## Records for this exercise

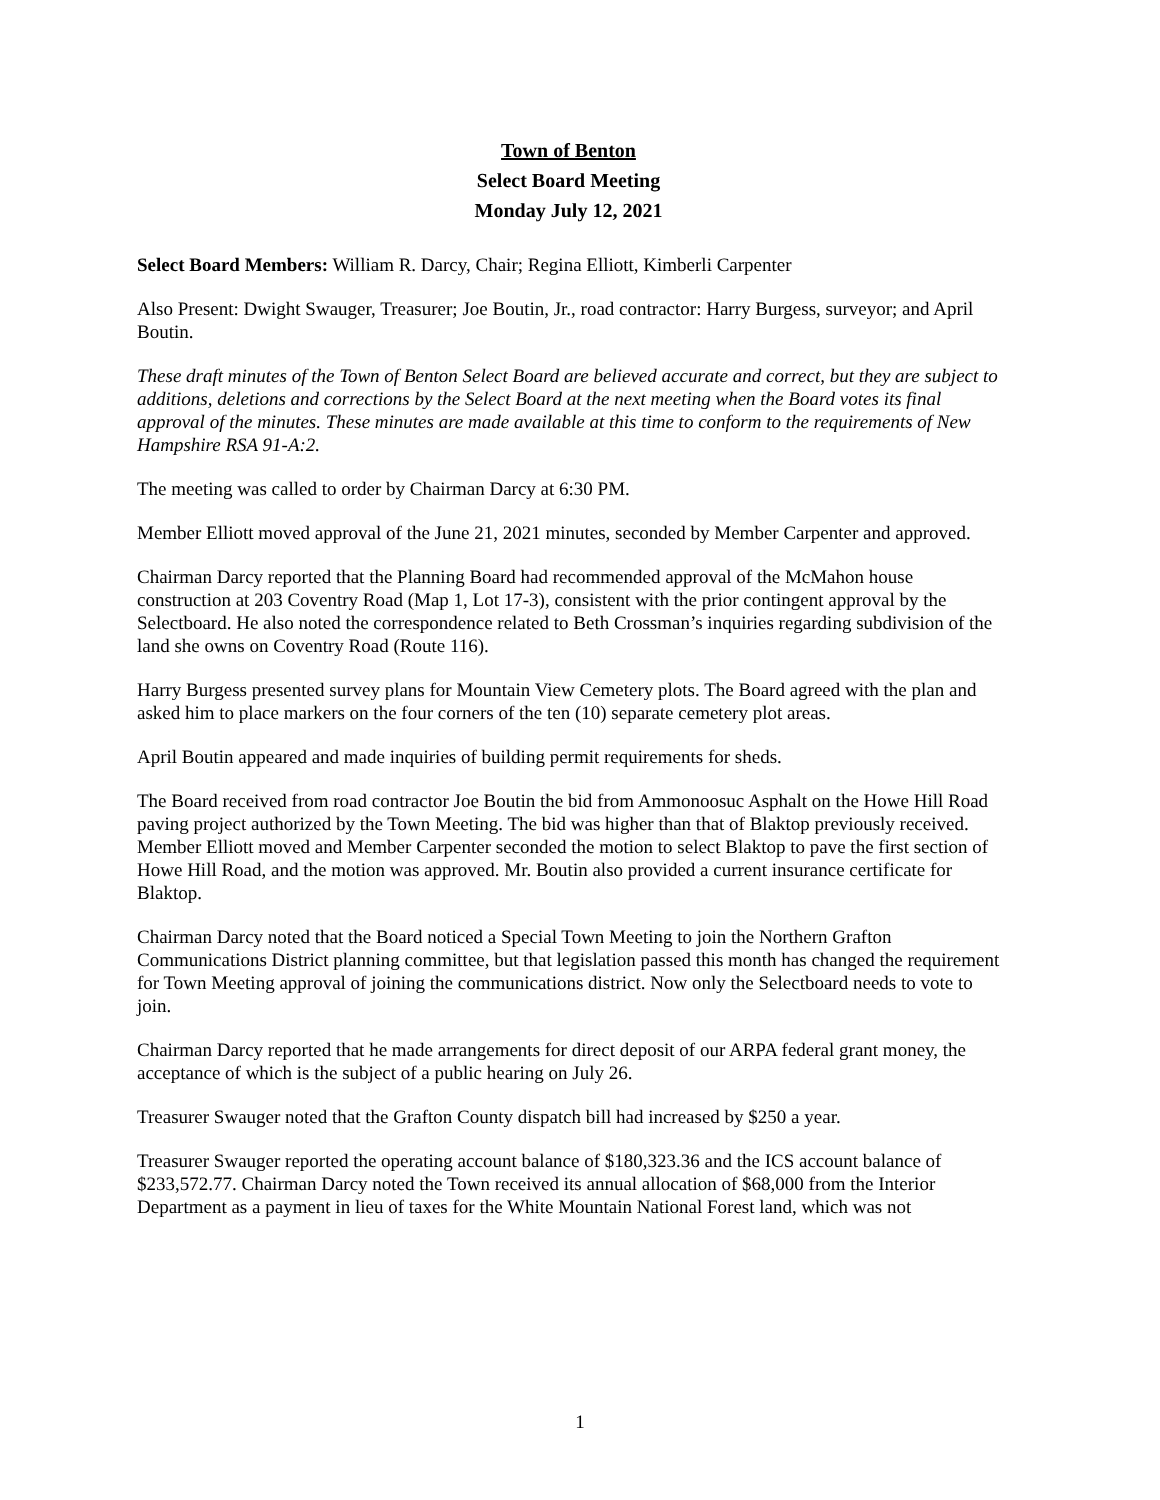Town of Benton
Select Board Meeting
Monday July 12, 2021
Select Board Members: William R. Darcy, Chair; Regina Elliott, Kimberli Carpenter
Also Present: Dwight Swauger, Treasurer; Joe Boutin, Jr., road contractor: Harry Burgess, surveyor; and April Boutin.
These draft minutes of the Town of Benton Select Board are believed accurate and correct, but they are subject to additions, deletions and corrections by the Select Board at the next meeting when the Board votes its final approval of the minutes. These minutes are made available at this time to conform to the requirements of New Hampshire RSA 91-A:2.
The meeting was called to order by Chairman Darcy at 6:30 PM.
Member Elliott moved approval of the June 21, 2021 minutes, seconded by Member Carpenter and approved.
Chairman Darcy reported that the Planning Board had recommended approval of the McMahon house construction at 203 Coventry Road (Map 1, Lot 17-3), consistent with the prior contingent approval by the Selectboard. He also noted the correspondence related to Beth Crossman’s inquiries regarding subdivision of the land she owns on Coventry Road (Route 116).
Harry Burgess presented survey plans for Mountain View Cemetery plots. The Board agreed with the plan and asked him to place markers on the four corners of the ten (10) separate cemetery plot areas.
April Boutin appeared and made inquiries of building permit requirements for sheds.
The Board received from road contractor Joe Boutin the bid from Ammonoosuc Asphalt on the Howe Hill Road paving project authorized by the Town Meeting. The bid was higher than that of Blaktop previously received. Member Elliott moved and Member Carpenter seconded the motion to select Blaktop to pave the first section of Howe Hill Road, and the motion was approved. Mr. Boutin also provided a current insurance certificate for Blaktop.
Chairman Darcy noted that the Board noticed a Special Town Meeting to join the Northern Grafton Communications District planning committee, but that legislation passed this month has changed the requirement for Town Meeting approval of joining the communications district. Now only the Selectboard needs to vote to join.
Chairman Darcy reported that he made arrangements for direct deposit of our ARPA federal grant money, the acceptance of which is the subject of a public hearing on July 26.
Treasurer Swauger noted that the Grafton County dispatch bill had increased by $250 a year.
Treasurer Swauger reported the operating account balance of $180,323.36 and the ICS account balance of $233,572.77. Chairman Darcy noted the Town received its annual allocation of $68,000 from the Interior Department as a payment in lieu of taxes for the White Mountain National Forest land, which was not
1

## Required action
Only the lines from the one that holds "Chairman Darcy noted that" through the end of the records should appear in the answer, each restated exactly.

## Answer section
Chairman Darcy noted that the Board noticed a Special Town Meeting to join the Northern Grafton Communications District planning committee, but that legislation passed this month has changed the requirement for Town Meeting approval of joining the communications district. Now only the Selectboard needs to vote to join.
Chairman Darcy reported that he made arrangements for direct deposit of our ARPA federal grant money, the acceptance of which is the subject of a public hearing on July 26.
Treasurer Swauger noted that the Grafton County dispatch bill had increased by $250 a year.
Treasurer Swauger reported the operating account balance of $180,323.36 and the ICS account balance of $233,572.77. Chairman Darcy noted the Town received its annual allocation of $68,000 from the Interior Department as a payment in lieu of taxes for the White Mountain National Forest land, which was not
1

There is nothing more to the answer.